The framework for diagnosing performance problems of paid professionals has been available to leaders for nearly fifty years.  Dr. Robert F. Mager and Peter Pipe first developed and published the Performance Analysis Flow Diagram in 1970.  This simple model offers a systematic process for troubleshooting performance problems.  The flowchart has served as a guiding source for the work of human performance technologists and leaders across the globe. 

Wait.  Who?  What?

That is exactly the point.  The resource developed by Mager and Pipe is an example of brilliance of which most people have never heard.  This tool could be and should be used by every person who leads others in a for-profit environment.  But it’s not. 

With great honor to the work of Mager and Pipe, The Volunteer Performance Analysis Model is a simple, linear tool that guides the leader of volunteers through a different level of Discovery.  Asking the right questions when Coaching and observing volunteers’ work unveils the root cause(s) of the volunteer’s shortcoming in their task performance and behavior. 
These insights lead to a more targeted solution that best honors the passions of the volunteer while upholding the integrity of the organization.            

The Volunteer Performance Analysis Model rests upon a few basic principles.  Since the head, heart and hands are the potential sources for performance shortfalls, the model assumes that one or a combination of the following are the root cause(s):  1) the volunteer doesn’t know, 2) the volunteer can’t do, or 3) the volunteer doesn’t care.  Leaders can confidently distill all performance and behavior challenges down to this triumvirate of reasons.  The model also acknowledges that from where the root causes emanate
could be either a) internal to the volunteer or b) external to the volunteer.  Essentially, the reason(s) the volunteer is not performing to expectation is/are coming from within them or influenced by an outside source. 

The resulting six potential root causes for unmet volunteer performance expectations lead to a recommended solution.  Yes, continued learning and preparation is evident in the mix.  So is parting ways with a volunteer.

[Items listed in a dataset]
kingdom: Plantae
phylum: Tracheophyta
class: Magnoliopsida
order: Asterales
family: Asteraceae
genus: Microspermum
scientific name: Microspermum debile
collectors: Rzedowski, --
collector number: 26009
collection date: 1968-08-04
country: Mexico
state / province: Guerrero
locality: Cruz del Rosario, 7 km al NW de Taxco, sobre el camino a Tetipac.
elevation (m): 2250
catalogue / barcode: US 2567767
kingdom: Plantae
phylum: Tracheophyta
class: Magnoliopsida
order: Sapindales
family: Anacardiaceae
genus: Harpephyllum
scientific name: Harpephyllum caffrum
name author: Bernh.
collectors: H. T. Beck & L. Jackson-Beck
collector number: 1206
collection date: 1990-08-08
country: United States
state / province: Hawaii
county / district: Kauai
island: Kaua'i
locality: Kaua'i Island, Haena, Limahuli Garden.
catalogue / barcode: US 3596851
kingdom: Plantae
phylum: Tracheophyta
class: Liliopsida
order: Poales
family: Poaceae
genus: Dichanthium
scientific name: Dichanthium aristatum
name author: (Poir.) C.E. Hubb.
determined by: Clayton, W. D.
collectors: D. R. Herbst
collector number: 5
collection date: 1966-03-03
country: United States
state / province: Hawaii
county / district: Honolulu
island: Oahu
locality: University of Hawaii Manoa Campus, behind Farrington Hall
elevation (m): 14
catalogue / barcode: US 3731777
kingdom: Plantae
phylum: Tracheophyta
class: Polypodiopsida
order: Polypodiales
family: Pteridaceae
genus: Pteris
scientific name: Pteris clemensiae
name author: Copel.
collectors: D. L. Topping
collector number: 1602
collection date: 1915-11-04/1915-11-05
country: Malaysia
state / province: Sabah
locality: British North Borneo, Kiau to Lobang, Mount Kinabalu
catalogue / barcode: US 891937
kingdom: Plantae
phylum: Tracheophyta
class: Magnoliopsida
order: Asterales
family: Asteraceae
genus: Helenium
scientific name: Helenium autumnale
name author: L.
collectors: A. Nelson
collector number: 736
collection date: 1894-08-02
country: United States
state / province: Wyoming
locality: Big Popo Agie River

REQUIRED ACTION A
According to the text on volunteer performance analysis, in what year did Mager and Pipe first develop and publish the Performance Analysis Flow Diagram?
REQUIRED ACTION B
Return the passage of the text on volunteer performance analysis word for word, starting at "With great honor" and ending at "performance and behavior.".

ANSWER A
1970

ANSWER B
With great honor to the work of Mager and Pipe, The Volunteer Performance Analysis Model is a simple, linear tool that guides the leader of volunteers through a different level of Discovery.  Asking the right questions when Coaching and observing volunteers’ work unveils the root cause(s) of the volunteer’s shortcoming in their task performance and behavior.